Дождь вскоре прошёл. Выглянуло солнце, уже садившееся за лес. Рассказ Василисы Вольгу весьма позабавил.
– Видать, наш старый дурак Илья Муромец поскакал увидеться со своим двойником, – предположил он, когда самая премудрая девушка во всём Киеве завершила повествование.
– Почему? – не понял Алёша.
– Как – почему? Ты что, не слыхал, куда он помчался? Кто-то ему сказал за корчагой браги, что на дороге черниговской, прямоезжей, на трёх дубах, на девяти суках сидит Соловей-разбойник, и не даёт он проходу ни конному, ни пешему, губит всех своим лютым свистом! Старый Илья поехал с ним биться.
– Ну, а почему он его двойник? – удивилась Зелга, которой дали второй калач и ковш мёду, – что между ними общего?

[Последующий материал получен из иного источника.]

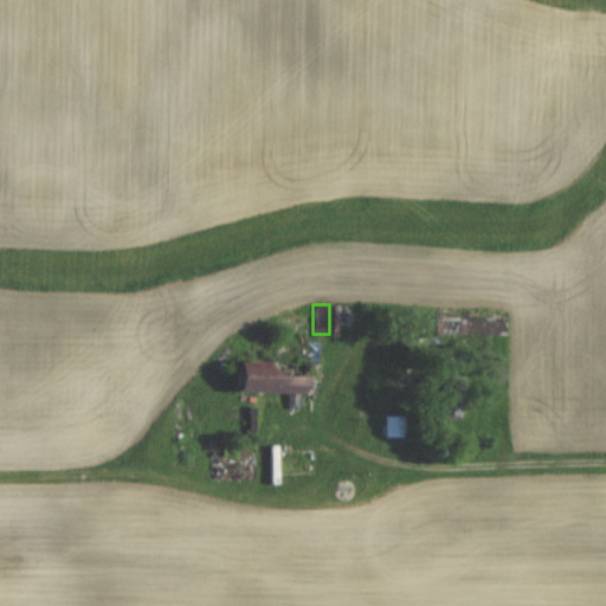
[(505,317),(442,316),(442,337),(505,339),(505,317)]
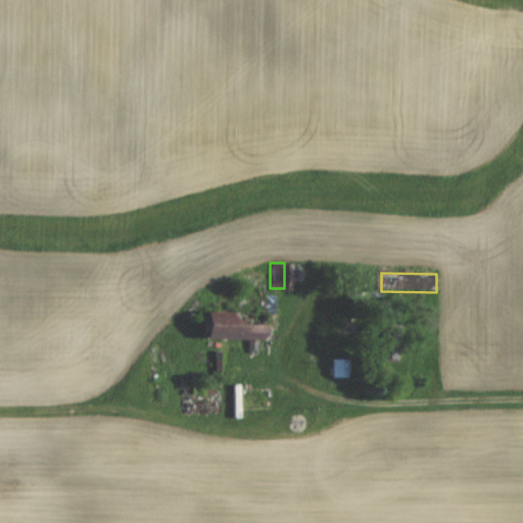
[(263,339),(263,313),(202,312),(202,338),(263,339)]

Не пойму.
– То, что у него любой соловей – разбойник! – стукнула кулаком премудрая Василиса, – и нет от него проходу ни конному, ни пешему! Надоел!
С этими словами она вскочила из-за стола. Угадывая желание своей милой, Ставер начал играть весёлую плясовую. И не ошибся. Отбросив всякую мудрость, его возлюбленная запрыгала по всему кабаку, широко раскручивая подол ситцевого платья. Голые загорелые ноги так и мелькали, тонкие руки так и взлетали над головой! Вольга и Алёша стали притопывать да прихлопывать. Удручённый Серапион давно уже спал, уткнувшись в стол носом. Зелга обожралась калачей, и ей было лень подниматься с лавки. А вот когда Евпраксия поднялась, к ней вдруг поспешил подойти Ираклий. Он был встревожен.

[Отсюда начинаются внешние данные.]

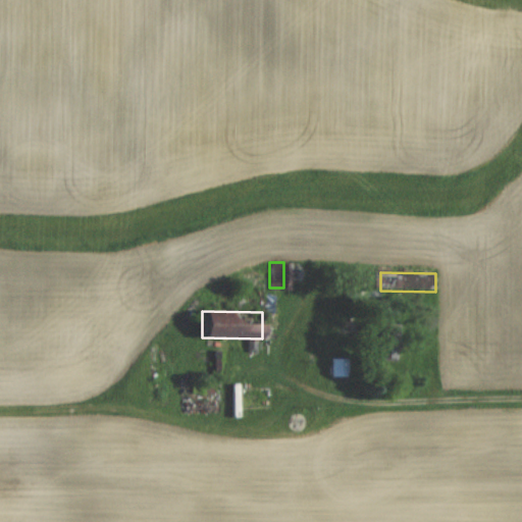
[(332,375),(347,375),(347,358),(332,358),(332,375)]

– Боярыня, – сказал он, – один человек только что пришёл с берега Почайны. Он видел, скрываясь от дождя в роще, как Даниил у самой воды едва не убил Ахмеда!
– Они дрались? – ахнула Евпраксия.
– Ещё как! Но прежде кричали, спорили о тебе!
– Обо мне?
– Да, да! Ахмед утверждал, что ты очень скоро станешь женой патрикия Михаила. Что отвечал Данила, издалека было не слыхать. Он говорил тише.
– Ну, хорошо, – сказала Евпраксия. Выпив мёду, она начала плясать вместе с Василисой и присоединившимися к ней девками, для которых танец всегда был в радость. За этим делом застал боярыню Ян. Вернувшись с богослужения, он перехватил бежавший по всему Киеву слух о том, что его сестра бесчинствует у Ираклия, и помчался сразу туда. Его не смутило то, что около кабака был привязан чубарый конь Алёши Поповича и саврасый – Вольги Всеславьевича. Войдя, Ян сделал попытку Евпраксию усмирить. Но не тут-то было! Вольга вмешался. Он Яна поколотил несильно, куда сильнее будто бы невзначай пихнул локотком Алёшу. Тот отлетел и грохнулся, опрокинув при этом пару столов. Но он сделал вид, что всё хорошо. А Ян разобиделся. Возвращаясь домой один, он дал себе слово устроить в субботу старшей сестре хорошую порку.
Глава восьмая
На молебен в храме святой Софии, который происходил уже тёмным вечером, Василиса Микулишна и Забава Путятишна не успели. Но они были вынуждены пойти на ночное пиршество к Мономаху. Иначе было нельзя.